*** MATERIAL SUPPLIED Section Begins ***
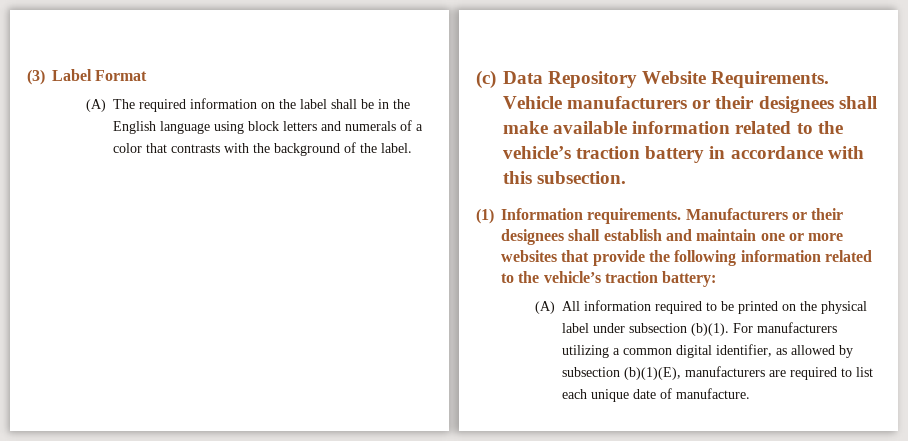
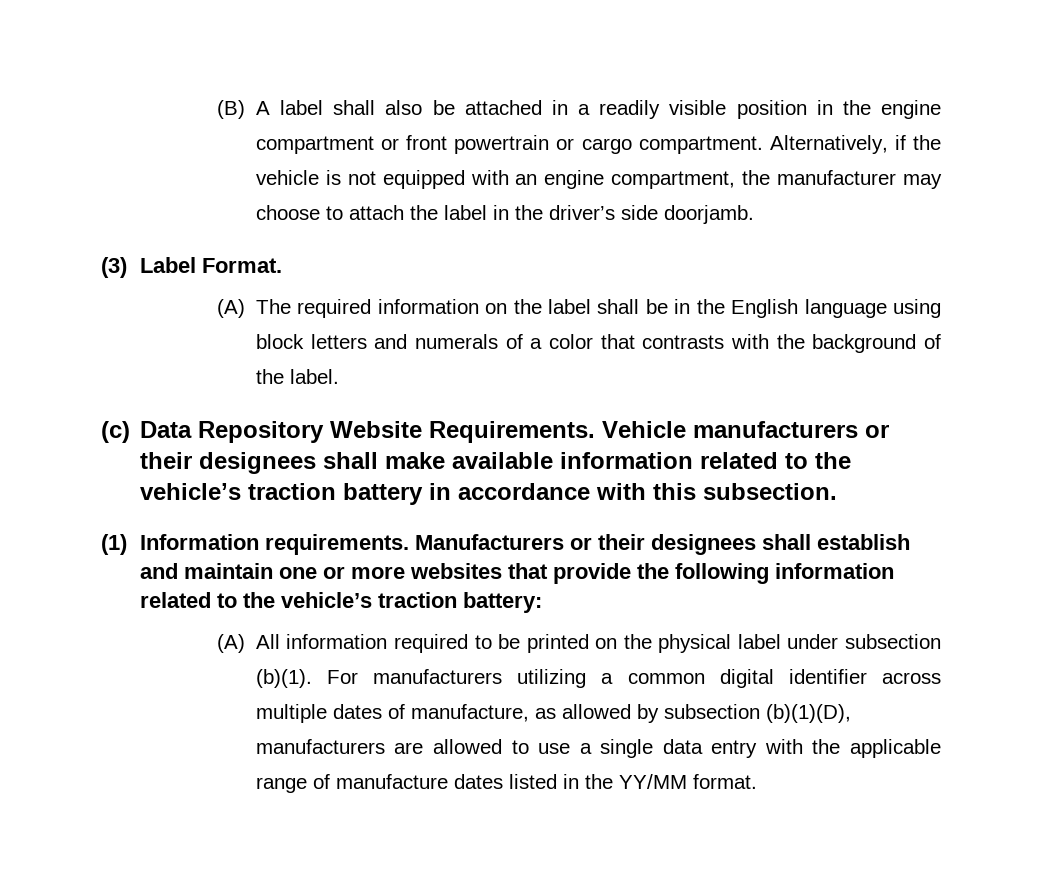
(27, 77) none -> [217,100,941,119] [255,135,942,154] [255,170,942,189] [255,205,754,224] (B) A label shall also be attached in a readily visible position in the engine compartment or front powertrain or cargo compartment. Alternatively, if the vehicle is not equipped with an engine compartment, the manufacturer may choose to attach the label in the driver’s side doorjamb. //
[95,70,148,81] Format -> [201,258,282,273] Format.
[715,344,772,357] identifier, -> [788,669,941,684] [255,704,529,723] identifier across multiple dates of manufacture,
[623,367,681,380] (b)(1)(E), -> [765,704,851,723] (b)(1)(D),
[789,367,873,380] [561,388,750,402] required to list each unique date of manufacture. -> [432,739,942,758] [255,774,757,793] allowed to use a single data entry with the applicable range of manufacture dates listed in the YY/MM format.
*** MATERIAL SUPPLIED Section Ends ***
→ YOUR TASK: The lines from the one containing "[715,344,772,357] identifier, ->" through the final line of the entries above are to be printed exactly, with nothing added.

→ RESULT:
[715,344,772,357] identifier, -> [788,669,941,684] [255,704,529,723] identifier across multiple dates of manufacture,
[623,367,681,380] (b)(1)(E), -> [765,704,851,723] (b)(1)(D),
[789,367,873,380] [561,388,750,402] required to list each unique date of manufacture. -> [432,739,942,758] [255,774,757,793] allowed to use a single data entry with the applicable range of manufacture dates listed in the YY/MM format.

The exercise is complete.